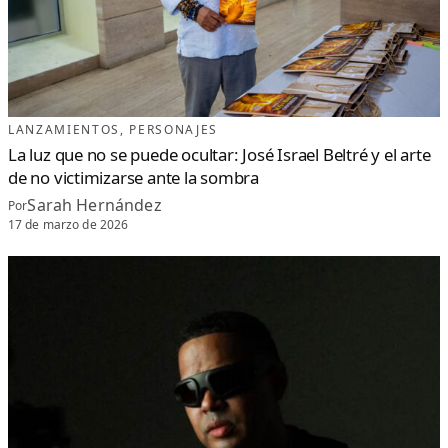
LANZAMIENTOS
, 
PERSONAJES
La luz que no se puede ocultar: José Israel Beltré y el arte
de no victimizarse ante la sombra
Sarah Hernández
Por
17 de marzo de 2026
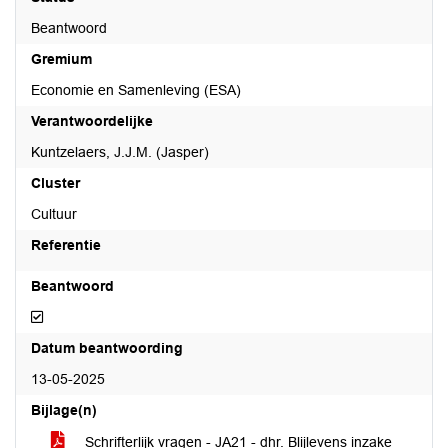
Beantwoord
Gremium
Economie en Samenleving (ESA)
Verantwoordelijke
Kuntzelaers, J.J.M. (Jasper)
Cluster
Cultuur
Referentie
Beantwoord
Beantwoord
Datum beantwoording
13-05-2025
Bijlage(n)
Schrifterlijk vragen - JA21 - dhr. Blijlevens inzake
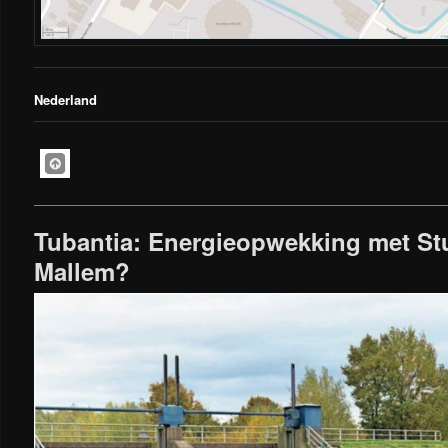
Nederland
Tubantia: Energieopwekking met S
Mallem?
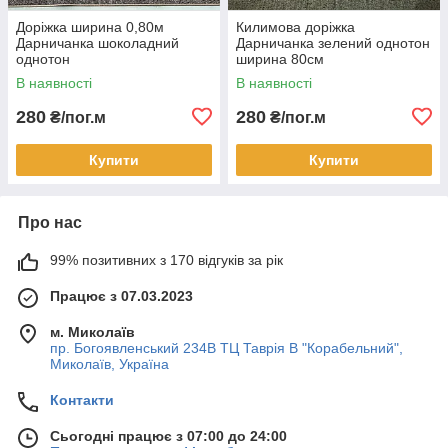
Доріжка ширина 0,80м
Килимова доріжка
Дарничанка шоколадний
Дарничанка зелений однотон
однотон
ширина 80см
В наявності
В наявності
280
280
₴/пог.м
₴/пог.м
Купити
Купити
Про нас
99% позитивних з 170 відгуків за рік
Працює з 07.03.2023
м. Миколаїв
пр. Богоявленський 234В ТЦ Таврія В "Корабельний",
Миколаїв, Україна
Контакти
Сьогодні працює з 07:00 до 24:00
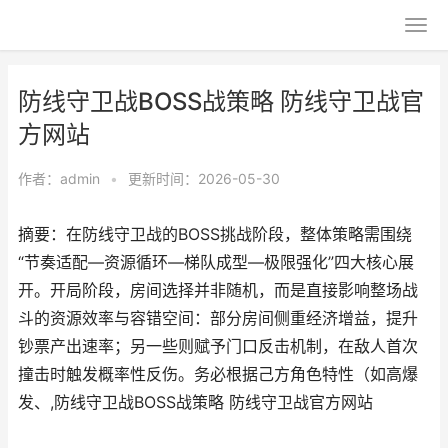
防线守卫战BOSS战策略 防线守卫战官
方网站
作者：
admin
•
更新时间：2026-05-30
摘要：在防线守卫战的BOSS挑战阶段，整体策略需围绕
“节奏适配—资源循环—梯队成型—极限强化”四大核心展
开。开局阶段，房间选择并非随机，而是直接影响整场战
斗的资源效率与容错空间：部分房间侧重经济增益，提升
钞票产出速率；另一些则赋予门口反击机制，在敌人首次
撞击时触发概率性反伤。务必根据己方角色特性（如高爆
发、,防线守卫战BOSS战策略 防线守卫战官方网站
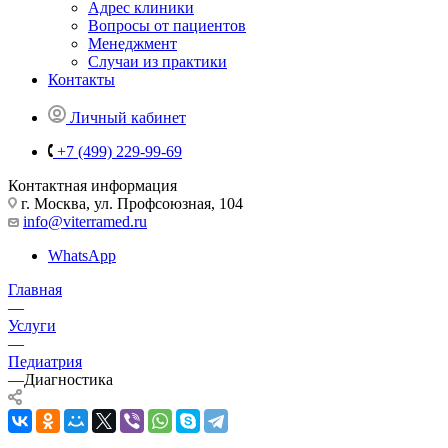
Адрес клиники
Вопросы от пациентов
Менеджмент
Случаи из практики
Контакты
Личный кабинет
+7 (499) 229-99-69
Контактная информация
г. Москва, ул. Профсоюзная, 104
info@viterramed.ru
WhatsApp
Главная
—
Услуги
—
Педиатрия
—
Диагностика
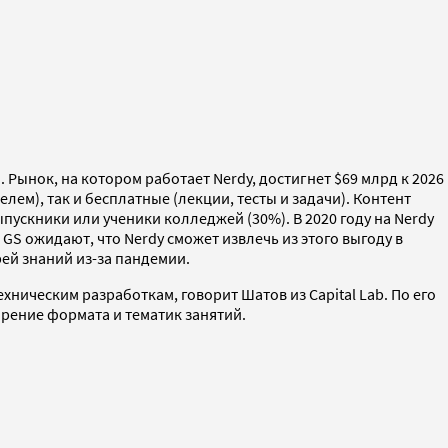
Рынок, на котором работает Nerdy, достигнет $69 млрд к 2026
ем), так и бесплатные (лекции, тесты и задачи). Контент
ускники или ученики колледжей (30%). В 2020 году на Nerdy
GS ожидают, что Nerdy сможет извлечь из этого выгоду в
ей знаний из-за пандемии.
ническим разработкам, говорит Шатов из Capital Lab. По его
ирение формата и тематик занятий.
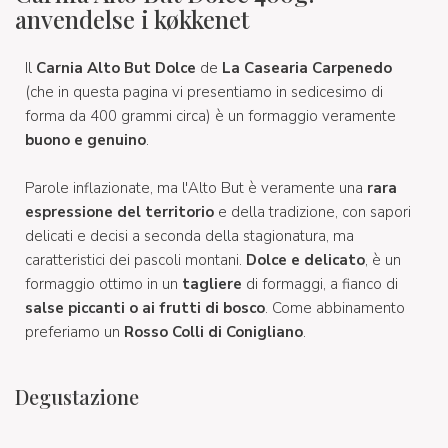
anvendelse i køkkenet
Il
Carnia Alto But Dolce
de
La Casearia Carpenedo
(che in questa pagina vi presentiamo in sedicesimo di
forma da 400 grammi circa) è un formaggio veramente
buono e genuino
.
Parole inflazionate, ma l'Alto But è veramente una
rara
espressione del territorio
e della tradizione, con sapori
delicati e decisi a seconda della stagionatura, ma
caratteristici dei pascoli montani.
Dolce e delicato
, è un
formaggio ottimo in un
tagliere
di formaggi, a fianco di
salse piccanti o ai frutti di bosco
. Come abbinamento
preferiamo un
Rosso Colli di Conigliano
.
Degustazione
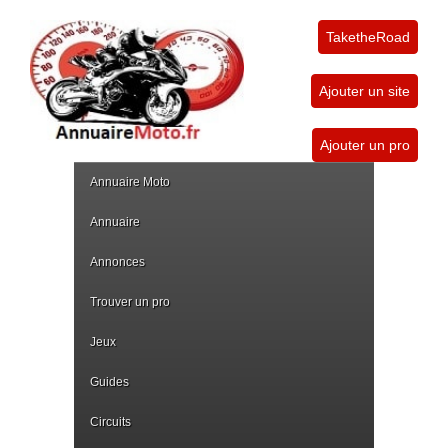
TaketheRoad
Ajouter un site
Ajouter un pro
Annuaire Moto
Annuaire
Annonces
Trouver un pro
Jeux
Guides
Circuits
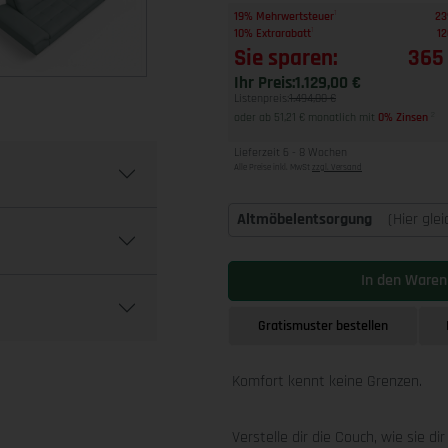
1
19% Mehrwertsteuer
23
1
10% Extrarabatt
12
Sie sparen:
365
Ihr Preis:
1.129,00 €
Listenpreis:
1.494,00 €
oder ab 51,21 € monatlich mit
0% Zinsen
2
Lieferzeit 6 - 8 Wochen
Alle Preise inkl. MwSt
zzgl. Versand
Altmöbelentsorgung
(Hier gle
In den Waren
Gratismuster bestellen
Komfort kennt keine Grenzen.
Verstelle dir die Couch, wie sie di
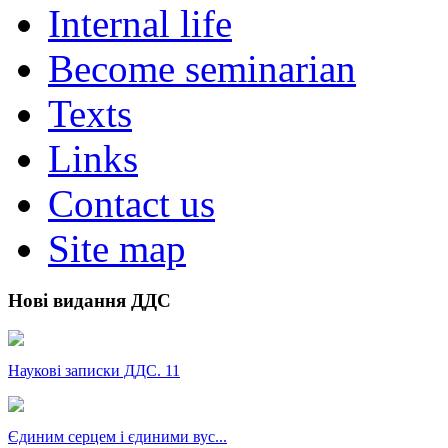
Internal life
Become seminarian
Texts
Links
Contact us
Site map
Нові видання ДДС
Наукові записки ДДС. 11
Єдиним серцем і єдиними вус...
========================================
_Exercise brief:_
Reproduce every one of the lines above verbatim, without the pictures.

_Result for this task:_
LANZAMIENTOS
, 
PERSONAJES
La luz que no se puede ocultar: José Israel Beltré y el arte
de no victimizarse ante la sombra
Sarah Hernández
Por
17 de marzo de 2026
Beantwoord
Gremium
Economie en Samenleving (ESA)
Verantwoordelijke
Kuntzelaers, J.J.M. (Jasper)
Cluster
Cultuur
Referentie
Beantwoord
Beantwoord
Datum beantwoording
13-05-2025
Bijlage(n)
Schrifterlijk vragen - JA21 - dhr. Blijlevens inzake
Nederland
Tubantia: Energieopwekking met S
Mallem?
Доріжка ширина 0,80м
Килимова доріжка
Дарничанка шоколадний
Дарничанка зелений однотон
однотон
ширина 80см
В наявності
В наявності
280
280
₴/пог.м
₴/пог.м
Купити
Купити
Про нас
99% позитивних з 170 відгуків за рік
Працює з 07.03.2023
м. Миколаїв
пр. Богоявленський 234В ТЦ Таврія В "Корабельний",
Миколаїв, Україна
Контакти
Сьогодні працює з 07:00 до 24:00
防线守卫战BOSS战策略 防线守卫战官
方网站
作者：
admin
•
更新时间：2026-05-30
摘要：在防线守卫战的BOSS挑战阶段，整体策略需围绕
“节奏适配—资源循环—梯队成型—极限强化”四大核心展
开。开局阶段，房间选择并非随机，而是直接影响整场战
斗的资源效率与容错空间：部分房间侧重经济增益，提升
钞票产出速率；另一些则赋予门口反击机制，在敌人首次
撞击时触发概率性反伤。务必根据己方角色特性（如高爆
发、,防线守卫战BOSS战策略 防线守卫战官方网站
Адрес клиники
Вопросы от пациентов
Менеджмент
Случаи из практики
Контакты
Личный кабинет
+7 (499) 229-99-69
Контактная информация
г. Москва, ул. Профсоюзная, 104
info@viterramed.ru
WhatsApp
Главная
—
Услуги
—
Педиатрия
—
Диагностика
Рынок, на котором работает Nerdy, достигнет $69 млрд к 2026
ем), так и бесплатные (лекции, тесты и задачи). Контент
ускники или ученики колледжей (30%). В 2020 году на Nerdy
GS ожидают, что Nerdy сможет извлечь из этого выгоду в
ей знаний из-за пандемии.
ническим разработкам, говорит Шатов из Capital Lab. По его
ирение формата и тематик занятий.
anvendelse i køkkenet
Il
Carnia Alto But Dolce
de
La Casearia Carpenedo
(che in questa pagina vi presentiamo in sedicesimo di
forma da 400 grammi circa) è un formaggio veramente
buono e genuino
.
Parole inflazionate, ma l'Alto But è veramente una
rara
espressione del territorio
e della tradizione, con sapori
delicati e decisi a seconda della stagionatura, ma
caratteristici dei pascoli montani.
Dolce e delicato
, è un
formaggio ottimo in un
tagliere
di formaggi, a fianco di
salse piccanti o ai frutti di bosco
. Come abbinamento
preferiamo un
Rosso Colli di Conigliano
.
Degustazione
TaketheRoad
Ajouter un site
Ajouter un pro
Annuaire Moto
Annuaire
Annonces
Trouver un pro
Jeux
Guides
Circuits
1
19% Mehrwertsteuer
23
1
10% Extrarabatt
12
Sie sparen:
365
Ihr Preis:
1.129,00 €
Listenpreis:
1.494,00 €
oder ab 51,21 € monatlich mit
0% Zinsen
2
Lieferzeit 6 - 8 Wochen
Alle Preise inkl. MwSt
zzgl. Versand
Altmöbelentsorgung
(Hier gle
In den Waren
Gratismuster bestellen
Komfort kennt keine Grenzen.
Verstelle dir die Couch, wie sie di
Internal life
Become seminarian
Texts
Links
Contact us
Site map
Нові видання ДДС
Наукові записки ДДС. 11
Єдиним серцем і єдиними вус...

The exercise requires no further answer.